The Sun was very low, a splotch of crimson that bulked huge in the western sky as the jeep whined and lurched toward the ridge. The stars were brighter, the unfamiliar stars that had done with man. The cold became more piercing by the minute, as the dusk deepened.

A horror of the dying planet’s gathering night gripped both men. They uttered exclamations of shaken relief when the jeep finally topped the ridge.

For there ahead, incongruous on this nighted elder Earth, gleamed the familiar street lights of Middletown. The bright axes of Main Street and Mill Street, the fainter gridiron of the residential sections, the red neon beer signs of South Street—all shining out on the icy night of a dead world.

“I forgot about anti-freeze in the jeep’s radiator,” Kenniston said, inconsequentially.

It was that cold, now. The wind had the edge of a razor of ice, and even in their heavy coats they couldn’t stop shivering.

Hubble nodded. “People have to be warned about things like that. They don’t know yet how cold it will be tonight.”

Kenniston said hopelessly, “But after tonight—when the fuel and food are gone, what then? Is there any use struggling?”

“Why, no, if you look at it that way, there’s no use,” Hubble said. “Stop the jeep, and we’ll lie down beside it and freeze to death quickly and comfortably.”

Kenniston drove in silence for a moment. Then he said, “You’re right.”

“It isn’t completely hopeless,” Hubble said. “There may be other domed cities on Earth that aren’t dead. People, help, companionship. But we have to hang on, until we find them. That’s what I’ve been thinking about— how to hang on.” He added, as they neared the town, “Drive to City Hall first.”

The barricade at the end of Jefferson Street had a leaping bonfire beside it now. The police guards, and a little knot of uniformed National Guardsmen, had been staring out into the gathering darkness. They greeted the jeep excitedly, asking eager questions, their breath steaming on the frosty air. Hubble steadily refused answers. There would be announcements soon.

But the terrier-like little police captain who cleared the way through the group for them had his own questions before they left him. “They’re talking stuff around City Hall about the whole Earth being dead. What’s there to this story about falling through time?”

Hubble evaded. “We’re not sure of anything yet. It’ll take time to find out.”

The police captain asked shrewdly, “What did you find out there? Any sign of life?”

“Why, yes, there’s life out there,” Hubble said. “We didn’t meet any people yet, but there’s life.”

Furred and furtive life timidly searching for its scant food, Kenniston thought. The last life, the poor last creatures who were the inheritors of Earth.

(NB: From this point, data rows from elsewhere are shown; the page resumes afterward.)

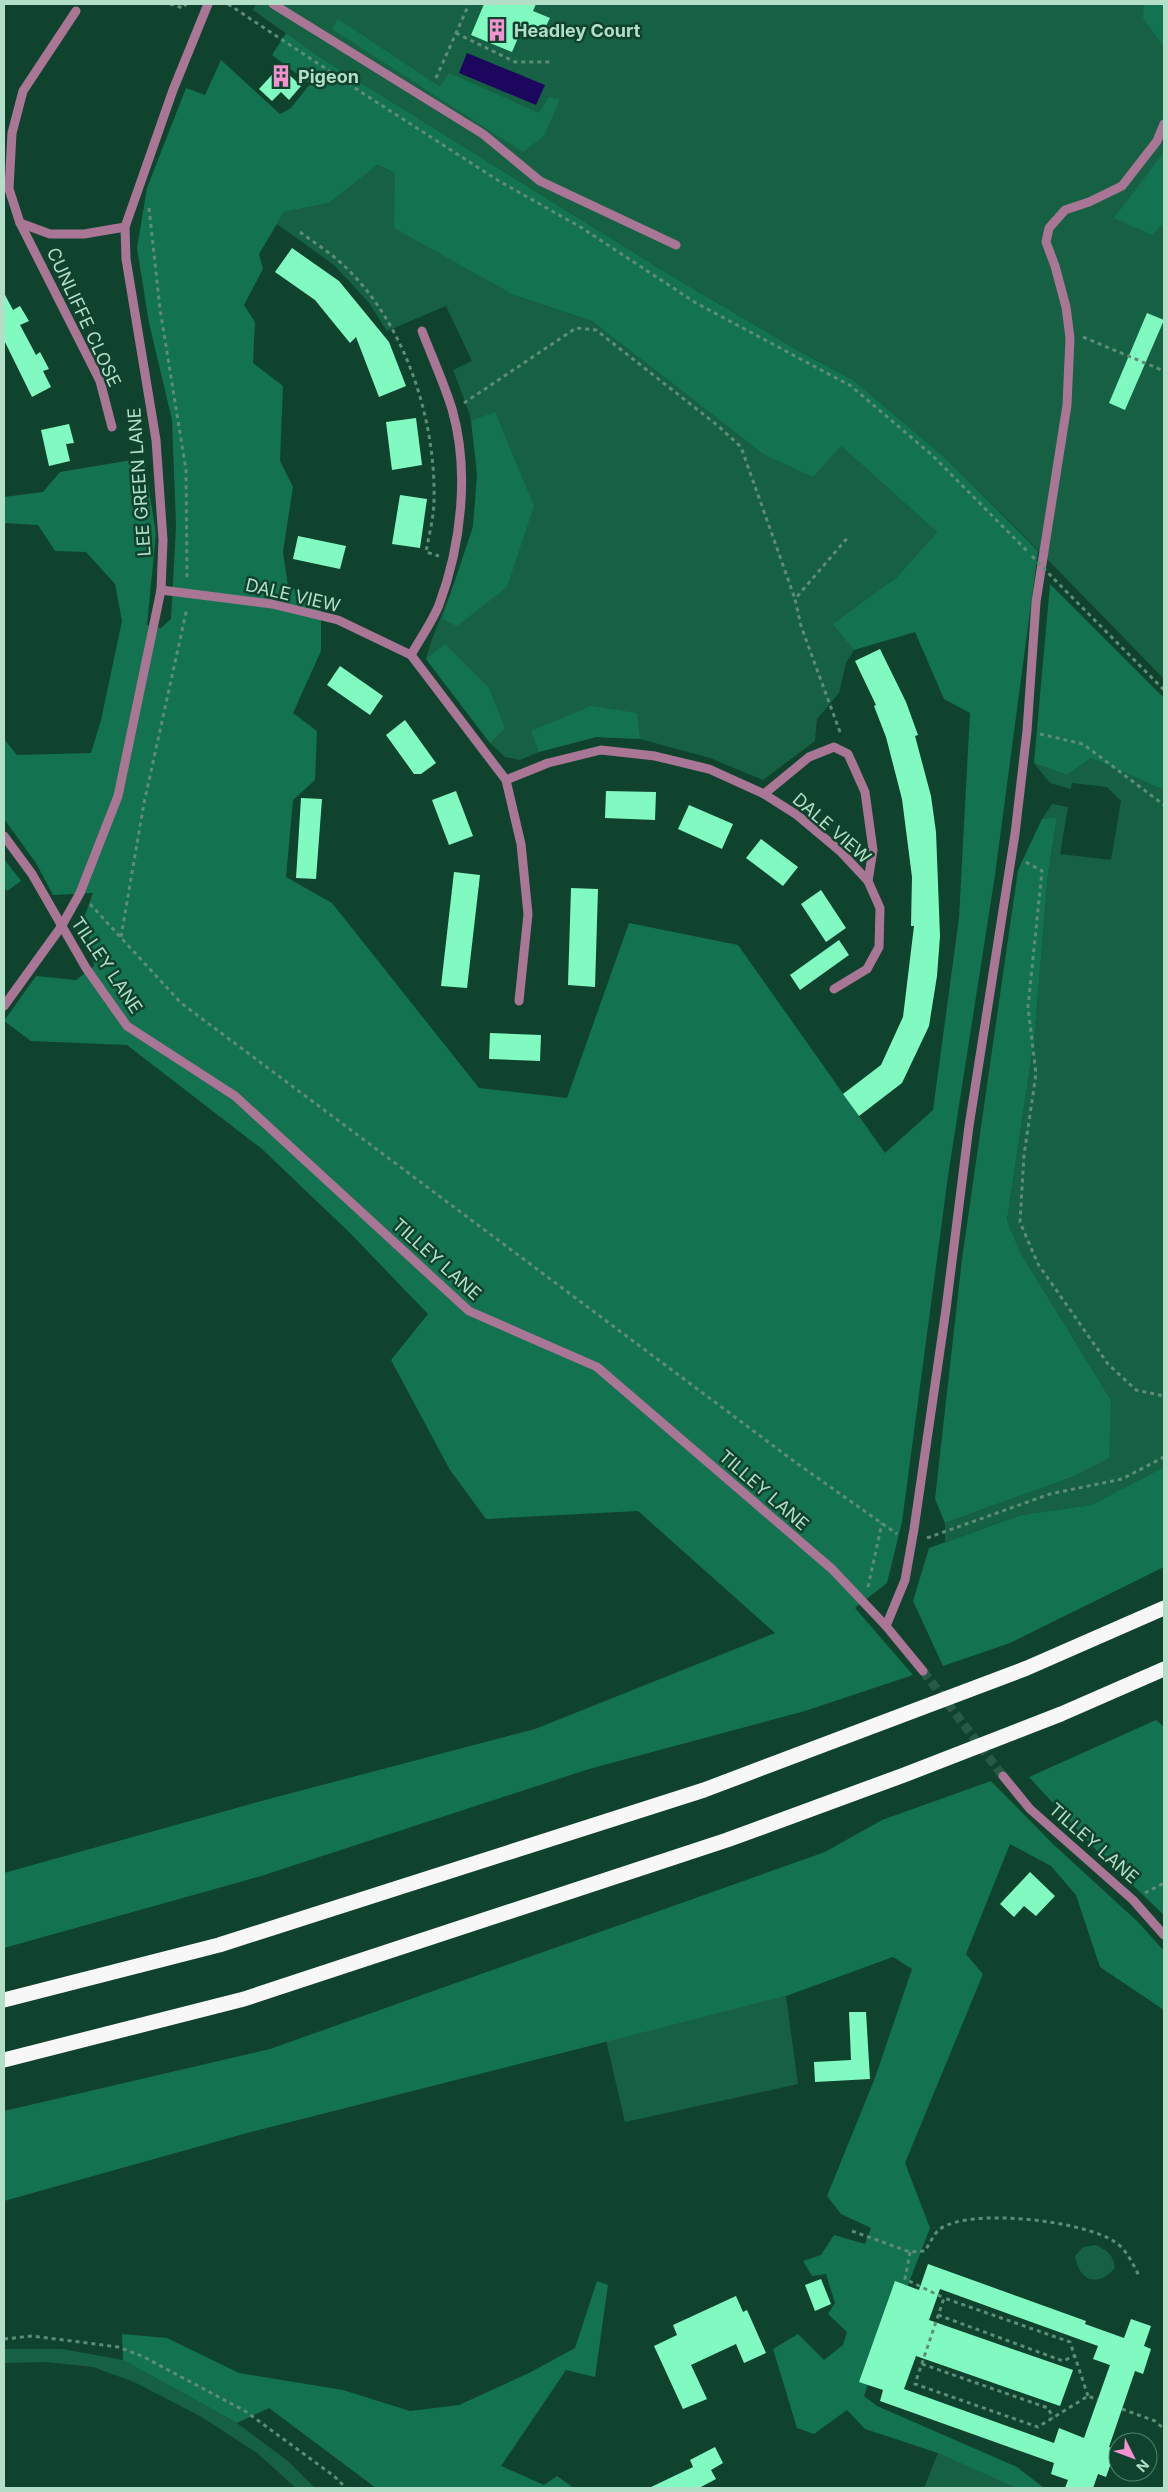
<svg xmlns="http://www.w3.org/2000/svg" width="1168" height="2492" font-family="Inter,sans-serif">
<style>
.green{fill:#166143}
.forest{fill:#13724f;fill-rule:evenodd}
.water{fill:#1d065d}
.building{fill:#81fac2;fill-rule:evenodd}
.lines{fill:none;stroke-linecap:round;stroke-linejoin:round}
.minor-tunnel{stroke:#285a45;stroke-width:9;stroke-dasharray:9 4.5;stroke-linecap:butt}
.path{stroke:#5e8d77;stroke-width:3;stroke-dasharray:4 4;stroke-linecap:butt}
.minor{stroke:#a97696;stroke-width:9}
.highway{stroke:#f7f7f7;stroke-width:15}
.path-bridge{stroke:#5e8d77;stroke-width:3;stroke-dasharray:4 4;stroke-linecap:butt}
.labels{text-anchor:middle;dominant-baseline:central;stroke-width:5;stroke-linejoin:round;paint-order:stroke}
.poi-label{font-size:18px;font-weight:bold;fill:#b3dec7;stroke:#10432e;text-anchor:start}
.street-label{font-size:18px;fill:#b3dec7;stroke:#10432e}
</style>
<rect width="100%" height="100%" fill="#10432e"/>
<g class="green">
<polygon points="256,4 1164,4 1164,679 1055,567 943,456 853,380 797,350 665,272 318,56 253,10"/>
<path d="M376,165l19,8 119,122 78,26 171,133 78,-8 96,86 -41,46 -57,44 15,28 -8,13 -7,30 -22,26 -2,22 -52,39 -53,-22 -70,-19 -44,-2 -57,15 -19,8 -15,-3 -15,-14 -64,-84c12,-44 38,-87 47,-133 6,-30 6,-76 -2,-106 -4,-16 -12,-33 -18,-50l19,-9 -26,-55 -59,25 -18,-28 -35,-38 -57,-41 7,-12 45,-9z"/>
<polygon points="1091,758 1164,790 1164,1467 1091,1505 1021,1515 945,1542 945,1523 1072,1477 1111,1400 1020,1252 1007,1220 1034,1041 1048,874 1057,817 1042,819 1052,804 1068,807 1060,854 1111,860 1121,801 1107,787 1072,783 1071,789 1050,783 1034,763 1067,775"/>
<polygon points="786,1996 798,2084 625,2122 606,2040"/>
<path d="M1096,2245c12,6 17,10 19,23 -18,20 -36,13 -40,-12l8,-9z"/>
<polygon points="4,2349 62,2349 123,2360 237,2423 288,2461 315,2488 296,2488 257,2453 200,2416 134,2382 93,2367 46,2362 4,2363"/>
<polygon points="938,2453 1018,2487 1017,2488 924,2488"/>
</g>
<g class="forest">
<polygon points="1144,4 1164,4 1164,47 1143,18"/>
<polygon points="338,19 440,87 449,73 539,113 549,97 560,99 544,136 523,152 332,29"/>
<path d="M286,33l32,23 347,216 132,78 56,30 90,76 95,95 -43,324 -47,301 -46,346 -15,61 -32,25 58,67 -108,36 -216,58 -331,108 -254,71v-75l261,-73 270,-71 240,-96 -137,-122 -152,8 -36,-49 -59,-110 37,-46 -79,-82 -87,-83 -135,-104 -96,-4 -27,-20 32,-45 40,4 18,-14 -9,-51 8,-22 -40,2 -17,-32 -32,-44v-80l13,16 74,-2 10,-33 21,-99 -7,-37 -29,-32 -31,-1 -17,-26 -34,-2v-26l39,-5 17,-20 84,-14 12,76 -9,91 14,3 10,-9 5,-93 -4,-106 -23,-97 -12,-75 10,-60 39,-100 19,7 16,-35 59,54 11,-6 19,-24 -38,-29zM377,165l18,8 -1,55 120,67 78,26 171,133 50,23 28,-31 96,86 -41,46 -63,46 21,26 61,-18 29,67 26,14 -11,205 -26,192 -48,43 -147,-208 -109,-22 -62,175 -88,-10 -147,-185 -46,-26 7,-77 22,-20 2,-49 -24,-18 28,-62v-49l-33,-16 -5,-34 10,-65 -13,-26 3,-75 -30,-23 2,-41 -11,-17 19,-36 -4,-15 25,-42 45,-9z"/>
<polygon points="1164,152 1164,222 1152,235 1114,218"/>
<polygon points="495,412 534,506 507,587 457,626 442,619 473,527 477,474 471,421"/>
<polygon points="1050,584 1164,698 1164,790 1091,758 1067,775 1034,763"/>
<polygon points="445,644 489,688 505,728 490,743 426,659"/>
<polygon points="591,706 637,713 640,739 596,737 539,752 531,731"/>
<polygon points="1057,817 1048,874 1034,1041 1007,1220 1020,1252 1111,1400 1109,1458 1072,1477 945,1523 935,1499 962,1259 1018,870 1042,819"/>
<polygon points="4,859 21,881 7,891 4,887"/>
<polygon points="1164,1467 1164,1567 1010,1643 943,1666 913,1601 929,1548 1021,1515 1091,1505"/>
<polygon points="1156,1720 1164,1727 1164,1915 1099,1853 1029,1777"/>
<polygon points="991,1781 1054,1845 1138,1922 1164,1951 1164,2010 1100,1967 1076,1895 1051,1866 1010,1844 966,1954 983,1974 905,2163 930,2228 906,2290 881,2345 864,2396 877,2406 1017,2467 1044,2488 1017,2488 938,2453 865,2429 847,2410 814,2434 797,2428 773,2349 798,2334 824,2360 843,2345 847,2332 828,2314 835,2303 826,2274 812,2276 803,2261 821,2255 834,2235 865,2244 871,2228 841,2214 827,2196 875,2078 912,1969 893,1957 786,1996 247,2133 4,2201 4,2111 270,2049 825,1852 882,1820"/>
<polygon points="597,2281 608,2285 595,2377 566,2370 501,2466 544,2485 557,2476 571,2486 571,2488 376,2488 269,2408 237,2423 123,2360 122,2334 167,2338 239,2373 343,2390 410,2411 459,2405 531,2372 575,2348"/>
</g>
<polygon class="water" points="467,53 545,85 536,105 459,73"/>
<g class="building">
<polygon points="484,4 536,4 533,11 550,18 542,34 523,26 512,52 471,35"/>
<polygon points="280,66 301,86 289,100 281,92 272,101 259,89"/>
<polygon points="292,248 339,281 389,342 406,386 379,397 356,337 350,343 315,300 275,272"/>
<polygon points="4,293 13,310 20,306 29,321 20,325 36,355 40,352 49,369 43,371 51,387 32,397 4,340"/>
<polygon points="1147,313 1164,320 1125,410 1109,403"/>
<polygon points="416,418 422,465 392,470 386,422"/>
<polygon points="69,424 74,443 66,444 70,461 49,466 41,430"/>
<polygon points="400,495 427,499 420,548 392,544"/>
<polygon points="298,536 346,546 340,569 293,559"/>
<polygon points="880,649 906,702 918,735 915,736 931,796 936,832 940,936 937,976 929,1026 902,1083 859,1116 843,1094 881,1065 903,1017 914,926 911,926 912,877 902,799 886,737 874,706 876,705 855,661"/>
<polygon points="340,666 383,696 370,715 327,685"/>
<polygon points="405,720 436,763 421,774 414,774 386,735"/>
<polygon points="456,791 473,836 449,845 432,800"/>
<polygon points="606,791 656,792 655,820 605,818"/>
<polygon points="301,798 322,799 316,879 296,878"/>
<polygon points="689,805 733,824 722,849 678,829"/>
<polygon points="761,839 798,867 783,886 746,858"/>
<polygon points="454,872 480,875 467,988 441,986"/>
<polygon points="571,888 598,889 595,987 568,985"/>
<polygon points="821,890 846,928 826,942 801,904"/>
<polygon points="839,940 849,955 800,990 790,975"/>
<polygon points="490,1033 541,1035 540,1061 489,1059"/>
<polygon points="1030,1872 1055,1896 1036,1916 1024,1906 1014,1917 1000,1904"/>
<polygon points="849,2012 866,2012 870,2079 815,2082 814,2062 851,2060"/>
<path d="M928,2264l158,57 -1,3 39,14 7,-19 20,7 -7,20 7,3 -8,25 -8,-3 -26,76 7,2 -10,28 -8,-3 -5,14h-28l3,-8 -17,-6 3,-11 -174,-62 3,-11 -24,-8 36,-101 24,9zM940,2289l158,57 -5,13 17,6 -26,73 -25,-10 -5,15 -150,-54 12,-33 144,50 13,-36 -144,-50z"/>
<polygon points="821,2279 831,2304 815,2311 805,2285"/>
<polygon points="736,2296 743,2312 747,2310 766,2353 744,2363 736,2344 691,2365 707,2399 683,2409 654,2346 677,2335 673,2325"/>
<polygon points="715,2447 723,2463 711,2470 716,2479 699,2488 649,2488 693,2467 690,2460"/>
</g>
<g class="lines">
<polyline class="minor-tunnel" points="923,1671 1003,1776"/>
<g class="path">
<polyline points="170,4 183,8 186,4"/>
<polyline points="228,4 364,94 499,181 582,228 696,303 851,386 933,456 1028,552"/>
<polyline points="456,33 515,62 553,62"/>
<polyline points="436,78 469,4"/>
<polyline points="149,208 160,309 186,470 187,580"/>
<path d="M300,232c13,10 28,19 40,30 63,56 96,155 94,238 0,17 -5,35 -8,52l13,4"/>
<polyline points="1083,337 1164,371"/>
<polyline points="464,403 576,328 596,330 717,425 741,447 795,599"/>
<polyline points="1054,579 1164,690"/>
<polyline points="840,732 801,626 795,599 849,536"/>
<polyline points="1040,734 1083,744 1164,805"/>
<polyline points="1026,862 1042,871 1028,1007 1036,1074 1024,1155 1020,1222 1038,1264 1108,1364 1136,1390 1164,1396"/>
<polyline points="90,904 181,1003 795,1462 897,1534"/>
<polyline points="121,937 144,803 187,608"/>
<polyline points="927,1538 1050,1494 1122,1479 1164,1457"/>
<polyline points="868,1587 882,1523"/>
<polyline points="1145,1893 1164,1883"/>
<path d="M852,2231l58,21 15,-1c4,-6 9,-18 15,-22 30,-22 145,-8 175,13 12,8 18,22 24,34"/>
<polyline points="910,2252 905,2279 944,2298"/>
<polyline points="938,2315 1063,2361 1074,2356"/>
<polyline points="4,2339 32,2336 118,2347 142,2356 245,2411 334,2476 346,2488"/>
<polyline points="922,2364 1048,2408 1053,2418"/>
<polyline points="1088,2396 1070,2342 944,2298 915,2384 1038,2427 1088,2396 1098,2400"/>
<polyline points="1122,2409 1155,2421 1164,2429"/>
</g>
<g class="minor">
<polyline points="273,4 483,134 540,181 676,245"/>
<polyline points="76,11 23,91 12,133 9,189 20,223 50,234 84,234 125,227"/>
<polyline points="20,223 100,381 112,427"/>
<polyline points="161,590 272,604 338,620 411,655 506,780 521,844 528,914 519,1001"/>
<path d="M411,655c9,-16 21,-33 28,-50 22,-59 31,-134 13,-196 -8,-26 -20,-52 -30,-78"/>
<polyline points="506,780 548,763 601,750 655,756 709,769 764,794 797,815 840,851 868,881 880,908 879,947 867,969 834,989"/>
<polyline points="764,794 809,757 834,747 848,754 865,792 873,850 868,881"/>
<polyline points="4,836 32,874 86,968 127,1026 235,1096 469,1311 597,1367 832,1569 886,1626 923,1671"/>
<polyline points="4,1006 61,927 80,893 118,796 161,590 163,540 156,440 126,259 125,227 173,90 208,4"/>
<polyline points="886,1626 905,1580 914,1529 946,1309 969,1126 1015,834 1027,731 1036,602 1067,405 1070,338 1066,307 1055,266 1046,242 1049,228 1065,210 1089,202 1122,186 1157,141 1164,124"/>
<polyline points="1003,1776 1030,1809 1133,1900 1164,1935"/>
</g>
<g class="highway">
<polyline points="4,2000 219,1945 704,1790 1027,1668 1164,1608"/>
<polyline points="4,2060 244,1999 727,1840 904,1775 1061,1714 1164,1669"/>
</g>
<polyline class="path-bridge" points="1032,556 1054,579"/>
</g>
<defs>
<symbol id="building-bare" viewBox="-9 -9 18 18"><path d="M-4-6H4V6H1V3H-1V6H-4ZM-2.5-4.3h1.7v1.8h-1.7ZM.8-4.3h1.7v1.8H.8ZM-2.5-1h1.7V.8h-1.7ZM.8-1h1.7V.8H.8Z" fill="#f590d1" stroke="#10432e" stroke-width="2.5" paint-order="stroke"/></symbol>
</defs>
<g fill-rule="evenodd">
<use href="#building-bare" x="481" y="14" width="32" height="32"/>
<use href="#building-bare" x="265" y="60" width="32" height="32"/>
</g>
<g class="labels">
<g class="poi-label">
<text x="514" y="30">Headley Court</text>
<text x="298" y="76">Pigeon</text>
</g>
<g class="street-label">
<text transform="translate(84 317) rotate(65)">CUNLIFFE CLOSE</text>
<text transform="translate(139 482) rotate(-94)">LEE GREEN LANE</text>
<text transform="translate(293 595) rotate(13)">DALE VIEW</text>
<text transform="translate(832 828) rotate(41)">DALE VIEW</text>
<text transform="translate(107 965) rotate(56)">TILLEY LANE</text>
<text transform="translate(437 1259) rotate(42)">TILLEY LANE</text>
<text transform="translate(764 1490) rotate(41)">TILLEY LANE</text>
<text transform="translate(1094 1843) rotate(41)">TILLEY LANE</text>
</g>
</g>
<rect width="1168" height="2492" fill="none" stroke="#b3dec7" stroke-width="10"/>
<g transform="translate(1133 2457) rotate(132)"><circle r="24" fill="#10432e" stroke="#51816b"/>
<path d="M0-4L9 19L0 12L-9 19Z" fill="#f590d1"/>
<text y="-8" font-size="14" font-weight="bold" text-anchor="middle" fill="#b3dec7">N</text>
</g>
</svg>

Swept by an icy wind, South Street was as empty-looking as on a February night. But the red beer signs beckoned clamorously, and the bars seemed crowded.

Bundled-up children were hanging about the pond in Mill Street Park.

Kenniston realized the reason for their whooping excitement when he saw the thin ice that already sheeted the pond. The cold was already driving the crowd off Main Street. Yet puzzled-looking people still clotted at corners, gesturing, arguing.

Hubble said suddenly, “They have to be told, Ken. Now. Unless they know the truth, we’ll never get them to do the things that must be done.”

“They won’t believe,” Kenniston said. “Or if they do, it’ll likely start a panic.”

“Perhaps. We’ll have to risk that. I’ll get the Mayor to make the announcement over the radio station.”